List every line of the listing below that contains the string "shoulder", treating uppercase and lowercase letters as distinct.

SOURCE RECORDS START

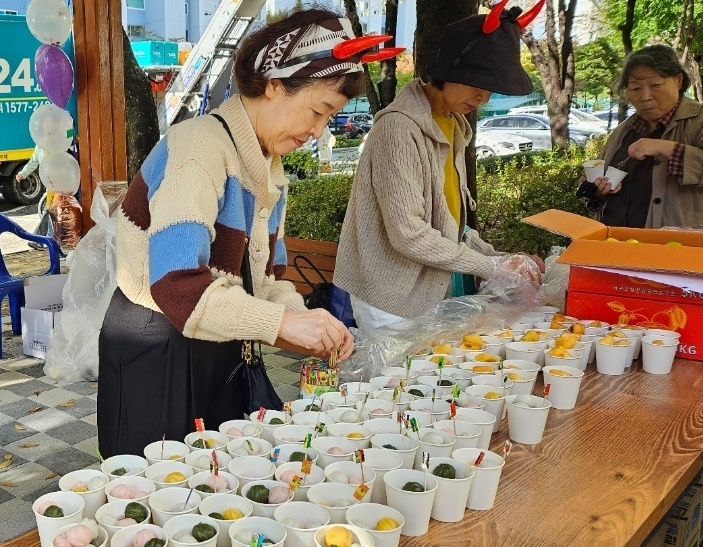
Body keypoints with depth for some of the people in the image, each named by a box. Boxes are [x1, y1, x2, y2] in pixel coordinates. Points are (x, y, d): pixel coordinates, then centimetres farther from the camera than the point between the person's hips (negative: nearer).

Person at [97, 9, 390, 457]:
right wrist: (285, 322, -31)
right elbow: (176, 282, -30)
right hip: (155, 357, -8)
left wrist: (313, 327, -7)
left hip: (220, 355, 8)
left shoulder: (271, 169, 8)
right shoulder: (201, 147, -20)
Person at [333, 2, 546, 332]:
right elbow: (408, 234, -23)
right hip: (392, 300, -8)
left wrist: (495, 256, 0)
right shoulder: (400, 127, -19)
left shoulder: (452, 124, 8)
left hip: (430, 292, 8)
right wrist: (491, 267, -16)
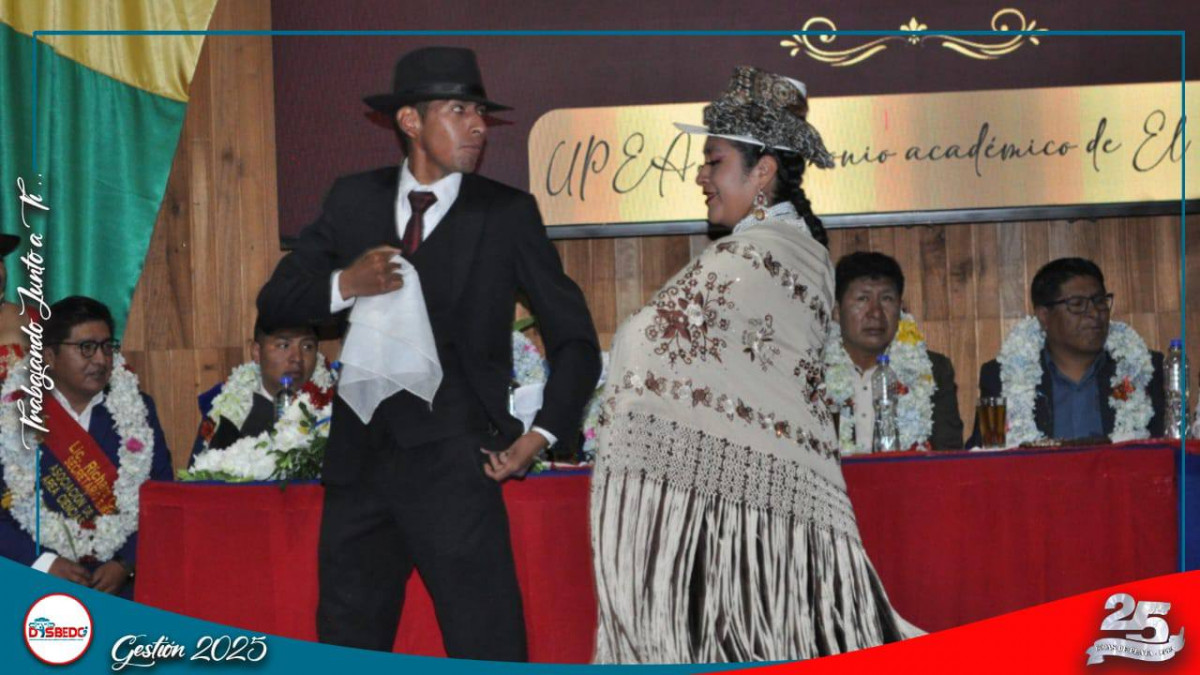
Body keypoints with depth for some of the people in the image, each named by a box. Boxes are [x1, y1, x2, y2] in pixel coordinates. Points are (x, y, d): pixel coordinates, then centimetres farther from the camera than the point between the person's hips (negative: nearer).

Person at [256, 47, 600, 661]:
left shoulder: (507, 214, 0)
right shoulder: (354, 200, 8)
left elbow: (574, 339, 5)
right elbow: (275, 301, 7)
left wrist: (542, 434, -5)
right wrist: (344, 284, -13)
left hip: (452, 467, -3)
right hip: (360, 458, 4)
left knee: (487, 649, -7)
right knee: (347, 643, 11)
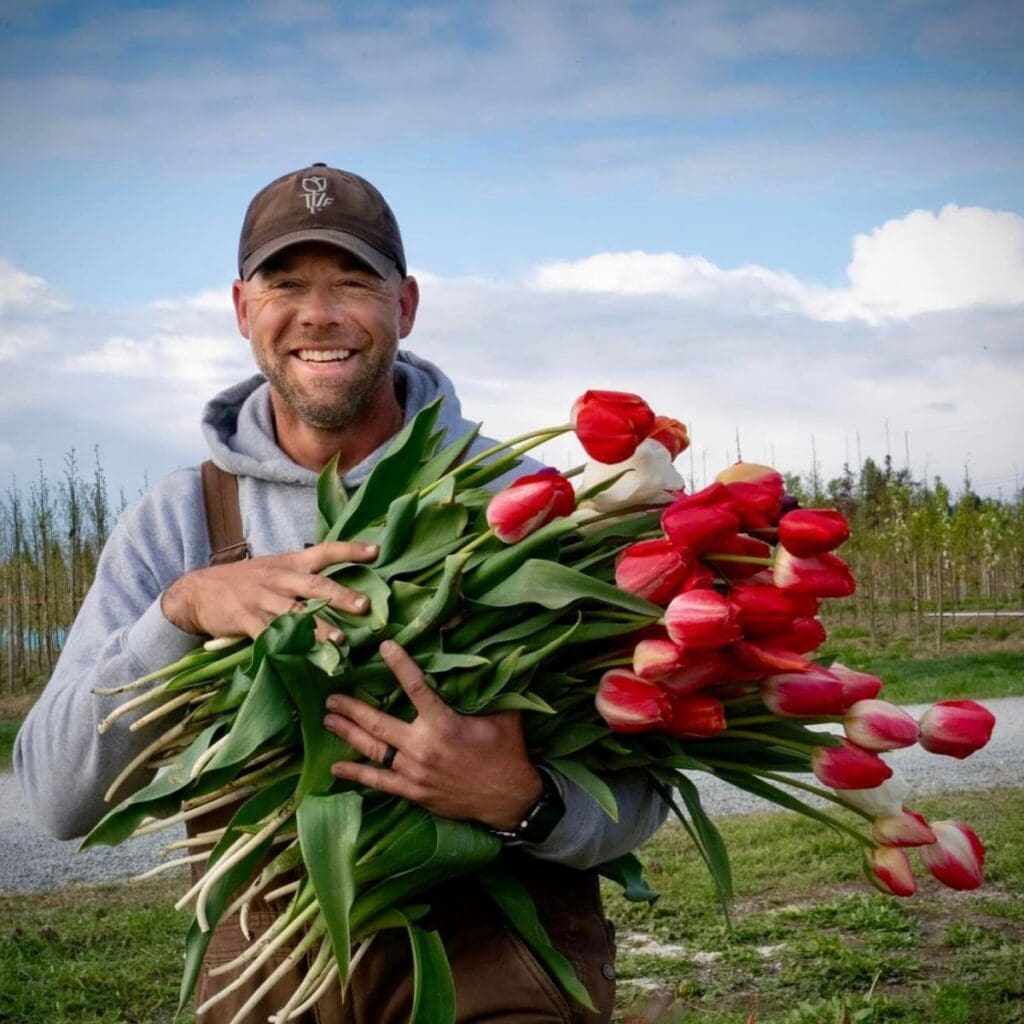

SOURCE RECORDS END

▶ **OUTPUT FOR THIS TASK**
left shoulder: (271, 169, 8)
right shoulder: (201, 147, -20)
right shoulder: (400, 127, -19)
left shoulder: (452, 124, 8)
left shoulder: (507, 214, 0)
right shoulder: (354, 200, 8)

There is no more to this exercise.